R2 is a little weirder than R3 and I can't get :o/f to work. But the following is a way to get an ''artificially correct-looking version'' of the difference you are trying to achieve:
>> foo: func [] []
>> o: make object! [a: 1 f: :foo b: 2]
>> difference third o compose [f: (:foo)]
== [a: 1 b: 2]
Here you're using the same function identity that you put in the object in the block you are subtracting.

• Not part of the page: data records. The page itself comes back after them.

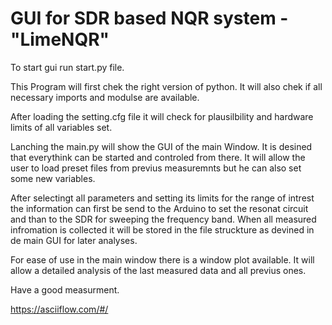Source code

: # GUI for SDR based NQR system - "LimeNQR"

To start gui run start.py file.

This Program will first chek the right version of python. 
It will also chek if all necessary imports and modulse are available.

After loading the setting.cfg file it will check for plausilbility and 
hardware limits of all variables set.


Lanching the main.py will show the GUI of the main Window. It is 
desined that everythink can be started and controled from there. 
It will allow the user to load preset files from previus measuremnts
but he can also set some new variables. 

After selectingt all parameters and setting its limits for the range of
 intrest the information can first be send to the Arduino to set the 
resonat circuit and than to the SDR for sweeping the frequency band.
When all measured infromation is collected it will be stored in the file
 struckture as devined in de main GUI for later analyses.


For ease of use in the main window there is a window plot available.
It will allow a detailed analysis of the last measured data and all 
previus ones.

Have a good measurment.

https://asciiflow.com/#/


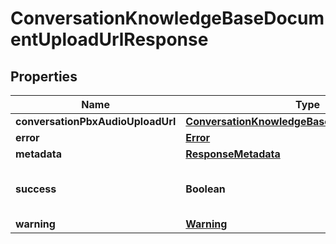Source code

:

# ConversationKnowledgeBaseDocumentUploadUrlResponse


## Properties

| Name | Type | Description | Notes |
|------------ | ------------- | ------------- | -------------|
|**conversationPbxAudioUploadUrl** | [**ConversationKnowledgeBaseDocumentUploadUrl**](ConversationKnowledgeBaseDocumentUploadUrl.md) |  |  [optional] |
|**error** | [**Error**](Error.md) |  |  [optional] |
|**metadata** | [**ResponseMetadata**](ResponseMetadata.md) |  |  [optional] |
|**success** | **Boolean** | Indicates if API call was successful |  [optional] |
|**warning** | [**Warning**](Warning.md) |  |  [optional] |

In R3, difference does not support function values in this way. It may relate to the underlying implementation being based on map! which cannot have ''function values'' as keys. Also in Rebol 3, using difference on an object is not legal. So even your first case won't work. :(
Issue #3: This isn't how to add and remove properties
In Rebol 3 you can add properties to an object dynamically with no problems.
>> obj: object [a: 1]
== make object! [
a: 1
]
>> append obj [b: 2]
== make object! [
a: 1
b: 2
]
But as far as I know of, you cannot remove them once they have been added. You can set them to none of course, but the reflection APIs will still report them as being there.
If you want to make trying to read them throw an error you can set it to an error object and then protect them from reads. A variant of this also works in R2:
>> attempt [obj/b: to-error "invalid member"]
== none
>> probe obj
== make object! [
a: 1
b: make error! [
code: 800
type: 'User
id: 'message
arg1: "invalid member"
arg2: none
arg3: none
near: none
where: none
]
]
>> obj/b
** User error: "invalid member"
R3 takes this one step further and lets you protect the member from writes, and even hide the member from having any new bindings made to it.
>> protect 'obj/b
== obj/b
>> obj/b: 100
** Script error: protected variable - cannot modify: b
>> protect/hide 'obj/b
== obj/b
>> obj
== make object! [
a: 1
]
If you need to dynamically add and remove members in R2, you might also consider a data member in your object which is a block. Blocks and objects are interchangeable for many operations, e.g:
>> data: [a: 1 b: 2]
== [a: 1 b: 2]
>> data/a
== 1
>> data/b
== 2
And you can remove things from them...
>> remove/part (find data (to-set-word 'a)) 2
== [b: 2]
It all depends on your application. The main thing object! has going over block! is the ability to serve as a context for binding words...
You cannot dynamically add or remove words from an object in Rebol 2. If you wish to simulate this behaviour you need to create and return a new object.